START Recorded data
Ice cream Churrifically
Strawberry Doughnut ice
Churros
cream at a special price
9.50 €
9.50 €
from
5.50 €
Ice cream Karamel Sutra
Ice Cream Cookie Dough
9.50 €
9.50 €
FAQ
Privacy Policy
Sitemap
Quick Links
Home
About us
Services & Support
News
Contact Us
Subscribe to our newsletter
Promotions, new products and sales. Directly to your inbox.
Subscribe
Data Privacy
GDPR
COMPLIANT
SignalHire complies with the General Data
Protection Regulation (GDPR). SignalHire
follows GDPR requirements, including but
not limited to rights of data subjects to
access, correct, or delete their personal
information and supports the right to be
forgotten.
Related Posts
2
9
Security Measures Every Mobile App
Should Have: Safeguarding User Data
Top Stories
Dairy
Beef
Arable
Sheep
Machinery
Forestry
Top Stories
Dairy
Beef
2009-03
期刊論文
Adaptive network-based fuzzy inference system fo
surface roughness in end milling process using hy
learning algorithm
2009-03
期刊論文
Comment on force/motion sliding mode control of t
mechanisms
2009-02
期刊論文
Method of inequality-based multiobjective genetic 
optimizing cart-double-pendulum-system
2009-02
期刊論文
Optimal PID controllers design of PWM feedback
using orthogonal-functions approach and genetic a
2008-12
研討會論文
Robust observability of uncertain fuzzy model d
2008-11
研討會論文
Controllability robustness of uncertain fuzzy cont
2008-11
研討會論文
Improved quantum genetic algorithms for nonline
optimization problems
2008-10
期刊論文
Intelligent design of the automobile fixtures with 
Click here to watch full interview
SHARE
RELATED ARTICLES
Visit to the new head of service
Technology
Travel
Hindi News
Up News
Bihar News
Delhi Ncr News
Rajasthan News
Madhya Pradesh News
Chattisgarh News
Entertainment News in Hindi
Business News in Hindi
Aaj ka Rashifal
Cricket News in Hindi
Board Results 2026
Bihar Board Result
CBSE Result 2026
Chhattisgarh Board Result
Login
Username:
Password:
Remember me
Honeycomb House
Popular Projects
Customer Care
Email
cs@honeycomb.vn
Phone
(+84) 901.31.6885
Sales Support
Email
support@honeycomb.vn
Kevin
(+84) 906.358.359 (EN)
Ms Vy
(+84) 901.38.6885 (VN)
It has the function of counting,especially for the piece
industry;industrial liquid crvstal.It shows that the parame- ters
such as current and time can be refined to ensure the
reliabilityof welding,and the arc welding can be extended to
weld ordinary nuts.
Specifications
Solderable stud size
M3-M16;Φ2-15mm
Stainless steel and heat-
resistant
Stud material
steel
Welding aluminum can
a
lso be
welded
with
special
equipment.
END Recorded data
• **Requirement**
Collect the lines of the records that include the string "based".

• **Solution to the problem**
Adaptive network-based fuzzy inference system fo
Method of inequality-based multiobjective genetic 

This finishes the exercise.